An essential objective of the feedback session was to explore the parent’s willingness to change problematic parenting practices, to support existing parenting strengths, and to identify services appropriate to the family’s needs. The parent consultant offered the parent the choice to engage in follow-up sessions that were focused on parenting practices, other family management issues (e.g., co-parenting), and contextual issues (e.g., childcare resources, marital adjustment, housing, and vocational training). Although parent consultants offered appropriate community service referrals according to the particular needs of the family, follow-up sessions most often consisted of ongoing in-person or phone sessions with the parent consultant.

Parent consultants were initially trained for 2.5-3 months in a combination of strategies that included didactic instruction, role play, and ongoing video-recorded supervision of intervention activity. Certified lead parent consultants at each site certified new parent consultants before they started work with study families. Certification was achieved by review and assessment of competence and fidelity to program protocol via videotapes of feedback and follow-up intervention sessions.

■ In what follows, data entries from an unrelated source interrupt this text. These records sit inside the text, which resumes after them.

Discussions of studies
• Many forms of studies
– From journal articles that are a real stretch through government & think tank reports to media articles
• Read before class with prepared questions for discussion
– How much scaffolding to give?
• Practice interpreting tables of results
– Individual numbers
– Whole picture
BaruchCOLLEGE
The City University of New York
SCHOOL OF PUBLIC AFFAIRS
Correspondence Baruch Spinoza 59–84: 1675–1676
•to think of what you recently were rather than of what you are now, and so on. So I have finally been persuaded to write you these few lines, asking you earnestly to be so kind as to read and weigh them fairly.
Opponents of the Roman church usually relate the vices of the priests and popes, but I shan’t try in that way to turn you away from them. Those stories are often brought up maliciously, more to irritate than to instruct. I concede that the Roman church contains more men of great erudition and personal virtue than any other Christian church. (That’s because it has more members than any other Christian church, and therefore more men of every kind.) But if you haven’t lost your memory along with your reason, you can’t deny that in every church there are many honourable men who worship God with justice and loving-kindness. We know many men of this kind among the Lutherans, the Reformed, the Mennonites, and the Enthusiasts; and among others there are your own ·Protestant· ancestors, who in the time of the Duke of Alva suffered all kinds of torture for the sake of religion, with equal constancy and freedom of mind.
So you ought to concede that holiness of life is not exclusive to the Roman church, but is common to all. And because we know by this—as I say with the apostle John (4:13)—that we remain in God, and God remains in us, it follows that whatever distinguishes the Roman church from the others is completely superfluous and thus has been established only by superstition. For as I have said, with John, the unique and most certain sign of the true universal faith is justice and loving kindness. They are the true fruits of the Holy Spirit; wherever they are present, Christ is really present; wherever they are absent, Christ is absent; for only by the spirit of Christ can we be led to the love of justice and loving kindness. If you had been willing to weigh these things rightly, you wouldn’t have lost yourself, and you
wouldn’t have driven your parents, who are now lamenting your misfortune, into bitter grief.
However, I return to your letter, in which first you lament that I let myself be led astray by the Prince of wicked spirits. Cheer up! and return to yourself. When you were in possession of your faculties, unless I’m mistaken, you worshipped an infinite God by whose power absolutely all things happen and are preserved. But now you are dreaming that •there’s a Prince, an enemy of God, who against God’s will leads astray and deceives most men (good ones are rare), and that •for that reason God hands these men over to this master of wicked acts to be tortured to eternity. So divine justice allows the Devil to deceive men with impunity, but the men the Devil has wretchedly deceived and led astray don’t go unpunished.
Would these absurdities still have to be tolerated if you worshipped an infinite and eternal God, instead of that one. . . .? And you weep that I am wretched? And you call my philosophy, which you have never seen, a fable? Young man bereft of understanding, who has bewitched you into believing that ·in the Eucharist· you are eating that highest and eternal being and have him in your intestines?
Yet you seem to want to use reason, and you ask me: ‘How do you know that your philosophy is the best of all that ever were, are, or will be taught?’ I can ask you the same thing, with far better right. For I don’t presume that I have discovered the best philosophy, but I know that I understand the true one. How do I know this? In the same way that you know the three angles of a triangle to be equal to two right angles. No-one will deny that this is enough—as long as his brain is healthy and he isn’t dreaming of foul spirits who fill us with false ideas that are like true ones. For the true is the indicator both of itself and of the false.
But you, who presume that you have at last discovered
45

Parent consultants were re-certified yearly as part of their ongoing professional development, and to reduce drift from the intervention model. This followed Forgatch, Patterson, and DeGarmo (2005), who found that direct observations of therapist fidelity to parent management training predicted change in parenting practices and child behaviour. In addition, cross-site case videoconferences were convened weekly to further enhance fidelity. Finally, annual parent consultant meetings were held to update training, discuss possible changes in the intervention model, and address special intervention issues reflected by the needs of families across sites.

How much does it cost?

Information not provided

What else should I consider?

Given the modest, indirect effects of the Family Check-Up on children’s inhibitory control and language skill, questions arise as to whether the Family Check-Up could be revised to be more sensitive to these aspects of child development in early childhood. Parent consultants working with families randomly assigned to the intervention noted anecdotally that many of the caregivers seemed depressed and disengaged from their young child, which could make it challenging for these parents to engage in proactive behaviours that would promote their children’s language development and inhibitory control. Although efforts were made in this intervention to promote positive parenting in general, future versions of the Family Check-Up could be refined to specifically target parenting behaviours known to influence children’s school readiness competencies, as well as to target maternal depression.

Where does the evidence come from?  

RCT conducted in the USA with a sample of 731 families (Lunkenheimer et al. 2008).

Further resources

  • https://www.nwpreventionscience.org/
  • Lunkenheimer, E.S., Dishion, T.J., Shaw, D.S., Connell, A.M., Gardner, F., Wilson, M.N., and Skuban, E.M. 2008. Collateral Benefits of the Family Check-Up on Early Childhood School Readiness: Indirect Effects of Parents’ Positive Behaviour Support. Developmental Psychology, 44(6), 1737-1752.